Дагаз первой запрыгнула на овальное, как сплющенная монета, крыльцо и принялась барабанить по двери рогатым черепом на посохе, пока её ворон, усевшись на подоконник, постукивал клювом по витражу. Но ни через минуту, ни через пять, ни через десять, как они ни старались, никто нам так и не открыл.
– Это мы что, столько дней ползли в эту тараканью срань, чтобы Совиного Принца дома не застать?! – возмутился Кочевник, буквально сняв у меня с языка слова, которые я никогда бы не решилась произнести вслух.
Его выбритые виски блестели от пота, а тонкая косичка под шеей растеряла все бусины, которые Тесея старательно вплетала на последнем привале. Сама Тесея выглядела и того хуже – еле держалась на ногах от усталости, покачиваясь, как и Мелихор, усевшаяся прямо на землю в ворох позолоченных листьев. Лишь Солярис держался степенно, сложил руки на груди и притоптывал нетерпеливо. Однако тело тоже начинало его подводить: спина горбилась, губы потрескались, а золотые глаза потускнели и стали казаться красными из-за лиловых теней, пролёгших под ними.

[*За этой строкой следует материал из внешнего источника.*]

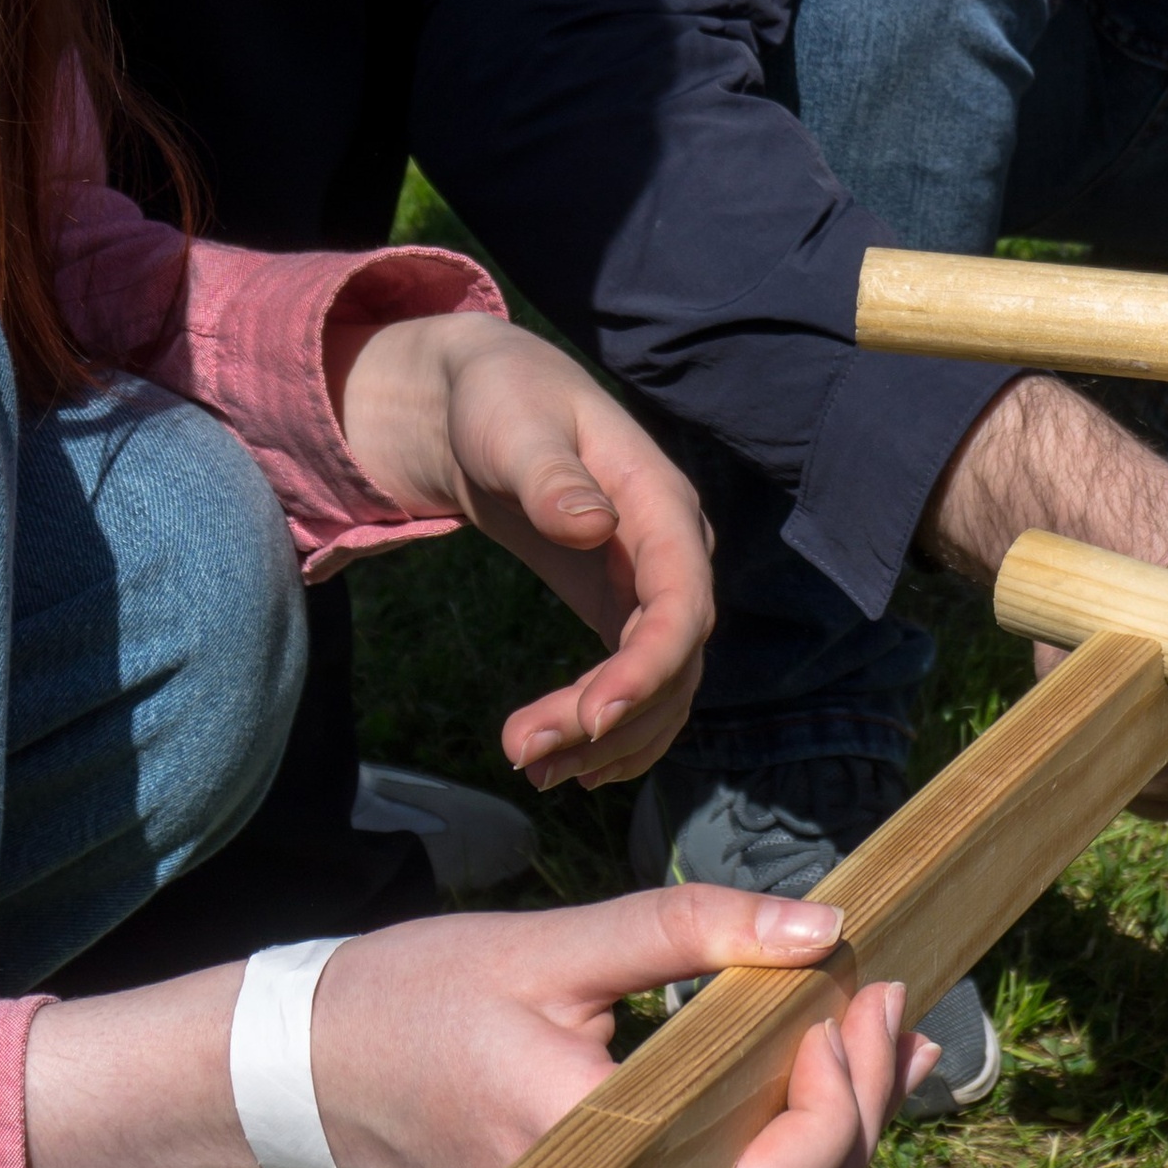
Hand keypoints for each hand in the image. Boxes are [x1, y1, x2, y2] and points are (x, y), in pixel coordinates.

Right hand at [23, 884, 938, 1167]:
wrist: (303, 1076)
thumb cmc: (414, 998)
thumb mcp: (549, 943)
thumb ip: (688, 931)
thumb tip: (823, 930)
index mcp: (600, 1148)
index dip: (844, 1102)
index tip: (861, 995)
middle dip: (862, 1110)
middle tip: (885, 1001)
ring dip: (836, 1135)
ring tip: (877, 1035)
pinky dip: (783, 1148)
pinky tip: (813, 1075)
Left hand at [334, 314, 713, 785]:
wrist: (485, 400)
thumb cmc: (500, 400)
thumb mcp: (512, 426)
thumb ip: (550, 475)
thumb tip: (592, 524)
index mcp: (660, 503)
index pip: (681, 601)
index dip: (648, 668)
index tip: (593, 721)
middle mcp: (673, 552)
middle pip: (673, 659)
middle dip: (609, 719)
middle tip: (523, 754)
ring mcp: (652, 585)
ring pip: (661, 686)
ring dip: (606, 739)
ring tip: (530, 768)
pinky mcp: (622, 607)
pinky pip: (639, 683)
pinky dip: (609, 732)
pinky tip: (565, 765)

– Хм. – Волчья Госпожа подошла к двери, и Дагаз тут же уступила ей место, склонив голову низко-низко. Вот только стучать Госпожа не стала: просто подтолкнула дверь своим посохом, и та тут же открылась нараспашку, впуская внутрь вихрь из листьев и выпуская спёртый воздух с запахом кожаных переплётов, чабрецового чая и сухой древесины. – Похоже, Принца и впрямь нет дома. Но, кажется, причина на то веская.

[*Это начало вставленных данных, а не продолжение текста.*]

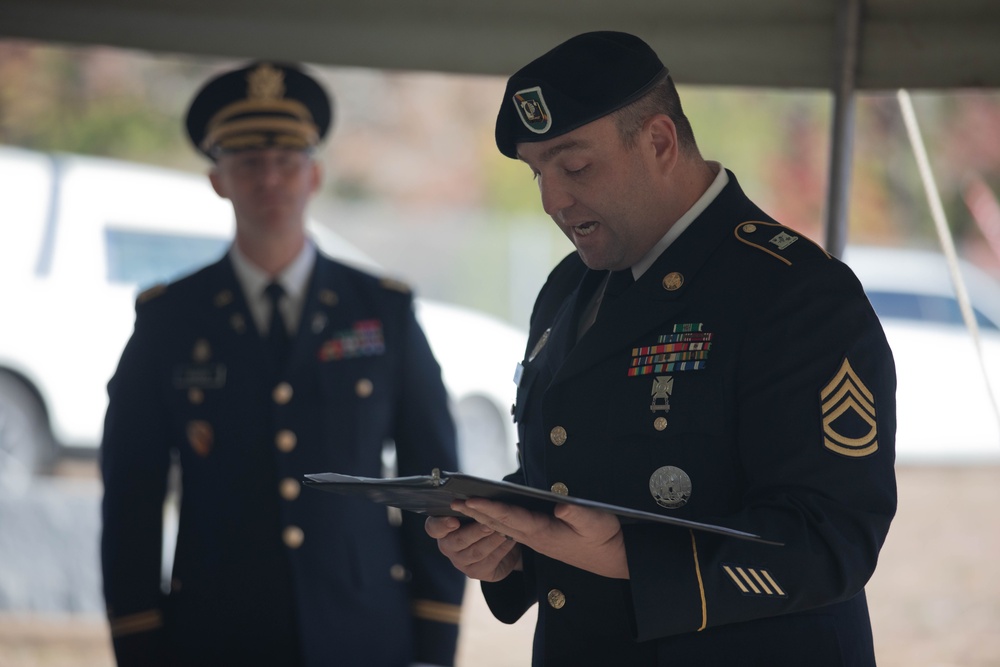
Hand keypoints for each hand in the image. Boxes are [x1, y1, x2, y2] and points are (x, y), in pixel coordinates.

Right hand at [425, 515, 521, 581]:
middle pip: (458, 540)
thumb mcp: (474, 512)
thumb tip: (476, 499)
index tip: (454, 520)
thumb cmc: (481, 521)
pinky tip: (510, 540)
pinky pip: (489, 560)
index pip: (433, 527)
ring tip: (503, 530)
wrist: (497, 544)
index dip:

Госпожа скрылась внутри вместе со своей волчицей, едва протиснувшейся в двери, и мы тоже вошли по очереди. Так же по очереди каждый из нас и вздохнул, потрясённый тем погромом, что здесь царил. Стулья, обтянутые красным бархатом, лежали перевёрнутые, со сломанными ножками и погнутыми спинками. Обеденный стол и вовсе был расколот пополам, опрокинутый на бок в углу средь осколков глиняной посуды, с которых на деревянные половицы ещё капал остывший чай. Чуть дальше пол покрывал тонкий слой размазанного воска – кто-то разбросал горящие свечи с полок и держателей. Удивительно, как те ничего не подожгли. Зато верхние этажи беспорядок не затронул: нужно было лишь задрать голову, чтобы увидеть их все, ибо потолков в доме не было, как и деления на комнаты. Дом представлял собой единое пространство, словно огромный и высокий шкаф. Всюду стены подпирали книжные стеллажи, но нигде не было ни лестницы, ни даже маленькой табуретки, чтобы встать и дотянуться до них.